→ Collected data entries
————————
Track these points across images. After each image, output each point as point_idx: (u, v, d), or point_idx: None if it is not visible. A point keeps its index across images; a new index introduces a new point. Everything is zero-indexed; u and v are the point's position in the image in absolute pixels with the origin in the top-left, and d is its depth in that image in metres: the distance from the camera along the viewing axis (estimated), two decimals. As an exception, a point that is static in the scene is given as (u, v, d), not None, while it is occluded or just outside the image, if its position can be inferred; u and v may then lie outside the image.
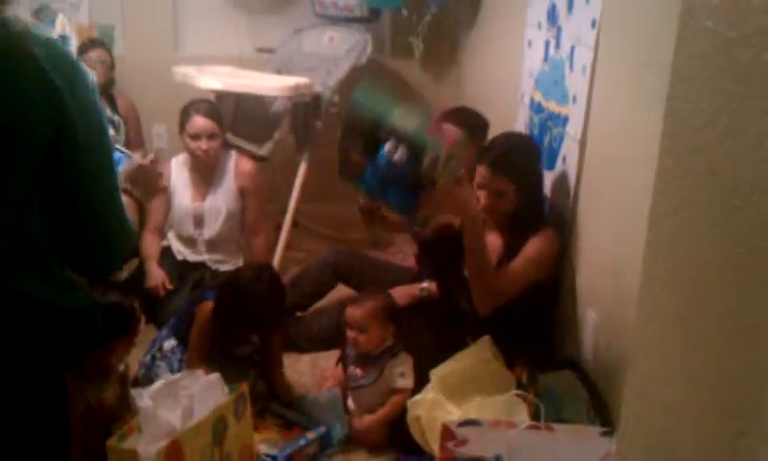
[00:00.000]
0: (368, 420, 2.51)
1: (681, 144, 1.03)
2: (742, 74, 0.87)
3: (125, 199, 1.80)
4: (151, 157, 1.99)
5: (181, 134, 3.35)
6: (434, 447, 2.18)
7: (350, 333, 2.57)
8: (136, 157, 1.98)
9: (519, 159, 2.47)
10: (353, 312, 2.58)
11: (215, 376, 1.93)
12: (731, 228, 0.88)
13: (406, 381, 2.53)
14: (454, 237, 2.60)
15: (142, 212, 1.86)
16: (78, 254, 1.47)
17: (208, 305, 2.60)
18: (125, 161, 1.95)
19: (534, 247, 2.42)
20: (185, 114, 3.33)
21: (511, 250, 2.47)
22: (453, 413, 2.24)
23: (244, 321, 2.58)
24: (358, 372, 2.59)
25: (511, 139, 2.60)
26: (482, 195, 2.44)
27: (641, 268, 1.12)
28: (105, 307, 2.15)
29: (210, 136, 3.30)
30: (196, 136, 3.29)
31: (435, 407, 2.31)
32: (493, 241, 2.53)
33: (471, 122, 3.00)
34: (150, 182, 1.94)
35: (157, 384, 1.83)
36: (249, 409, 2.03)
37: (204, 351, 2.61)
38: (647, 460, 1.10)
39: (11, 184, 1.29)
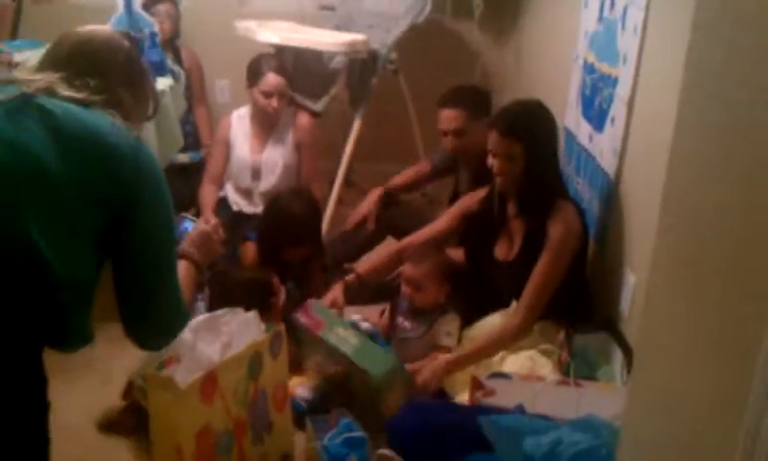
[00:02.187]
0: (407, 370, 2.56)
1: (699, 93, 1.04)
2: (753, 22, 0.88)
3: (185, 263, 1.95)
4: (213, 222, 2.09)
5: (250, 89, 3.36)
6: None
7: (406, 289, 2.60)
8: (200, 224, 2.07)
9: (527, 121, 2.46)
10: (413, 270, 2.60)
11: (253, 314, 2.00)
12: (743, 173, 0.89)
13: (451, 340, 2.55)
14: (482, 219, 2.63)
15: (201, 275, 1.98)
16: (131, 318, 1.54)
17: (252, 247, 2.69)
18: (191, 227, 2.05)
19: (555, 239, 2.39)
20: (257, 70, 3.34)
21: (531, 237, 2.46)
22: (471, 371, 2.27)
23: (285, 238, 2.74)
24: (407, 324, 2.62)
25: (520, 105, 2.60)
26: (495, 162, 2.46)
27: (658, 216, 1.13)
28: (242, 283, 2.28)
29: (281, 94, 3.33)
30: (269, 94, 3.31)
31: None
32: (516, 227, 2.56)
33: (471, 101, 3.04)
34: (211, 248, 2.03)
35: (199, 319, 1.90)
36: (285, 349, 2.09)
37: None
38: (657, 404, 1.12)
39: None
————————
→ Brief
Your answer should consist only of the lines above between the line holding "13: (406, 381, 2.53)" and the line holding "28: (105, 307, 2.15)", inclusive, each transcribed exactly.

→ Solution
13: (406, 381, 2.53)
14: (454, 237, 2.60)
15: (142, 212, 1.86)
16: (78, 254, 1.47)
17: (208, 305, 2.60)
18: (125, 161, 1.95)
19: (534, 247, 2.42)
20: (185, 114, 3.33)
21: (511, 250, 2.47)
22: (453, 413, 2.24)
23: (244, 321, 2.58)
24: (358, 372, 2.59)
25: (511, 139, 2.60)
26: (482, 195, 2.44)
27: (641, 268, 1.12)
28: (105, 307, 2.15)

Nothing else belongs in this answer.